# What is this and how do I fix it



## dennis (Mar 1, 2004)

My 50 galln has been setup fpr 3 weeks now. I planted as heavilya s I could but I don't think it was enough. I am getting and outbreak of the algae pictured below. The plant is Bylxa japonica. It seems to infest the leaves of Microsorium, Bylxa, anubias, etc. Water flow does not seem to matter. The algae is only attached to plant leaves, not to substrate, wood or rocks. There is aslight Green fuzz/GSA on the glass but it is very minimal. I started the tank with a pretty heavy fish load but I believe this was already on the plants, just not really doing much. I dose N/P/K-10/.5/10, 4x week; 15 ml Flourish 3x week and 15 ml Flourish Fe 1 or 2 times a week. 40-50% wc weekly, kH 4, pH 6.4-6.5 during the photoperiod. PH climbs to 6.7-6.7 at night. SM122 pH controller, calibrated recently with packet 7.0. Substrate is Eco/Onyx mix with Black Beauty blasting grit mixed in. About 25% of the substrate was from an exhisting setup.

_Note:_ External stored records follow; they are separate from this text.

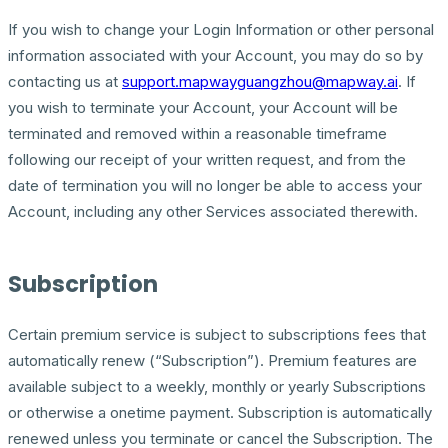
If you wish to change your Login Information or other personal
information associated with your Account, you may do so by
contacting us at
support.mapwayguangzhou@mapway.ai
. If
you wish to terminate your Account, your Account will be
terminated and removed within a reasonable timeframe
following our receipt of your written request, and from the
date of termination you will no longer be able to access your
Account, including any other Services associated therewith.
Subscription
Certain premium service is subject to subscriptions fees that
automatically renew (“Subscription”). Premium features are
available subject to a weekly, monthly or yearly Subscriptions
or otherwise a onetime payment. Subscription is automatically
renewed unless you terminate or cancel the Subscription. The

What is it and how do I control it? I believe it is Staghorn algae witha little thread mixed in. Help!

Top phot was from 1 week ago, bottom photo was yesterday. (Sorry for the difference in photo quality and exposure) I am considering trying an Excel overdose but need to read up on it first.


----------



## Gomer (Feb 2, 2004)

THat looks exactly like staghorn. I had massive infestations of it. Balance things back out and manually remove and it will go away. Excel had a very noticable effect on this (2x dosing) as it started turning redish shortly after.


----------



## dennis (Mar 1, 2004)

Gomer said:


> THat looks exactly like staghorn. I had massive infestations of it. Balance things back out and manually remove and it will go away. [/qoute]
> 
> Thats what I was thinking Gomer. Thanks. Some of it will be quite hard to remove manually hence...
> 
> ...


----------



## Navarro (Feb 12, 2004)

I am with Gomer just keep everything balance and remove as much as possible by hand the algae will turn almost black when is weak and dark brown before it dies. Nothing to worry about Dennis just be on top and it will go away soon.
Navarro


----------



## John P. (Nov 24, 2004)

Increasing CO2 will also help a lot.


----------



## Gomer (Feb 2, 2004)

Actually, I should be more clear on my 2x dosing since there is more too it. Excel has a recommended amount that you add after every water change. What I do is dose 2x that amount twice a week (or every 3 days ..whatever) and do not do the daily dosing component. I still do my weekly ~40-50% WC's.

I believe it is 5mL/10g so you would want to dose 25mL on monday and thursday. It has been a while, but I THINKI have done up to 3x dosing twice a week without any ill effects.


----------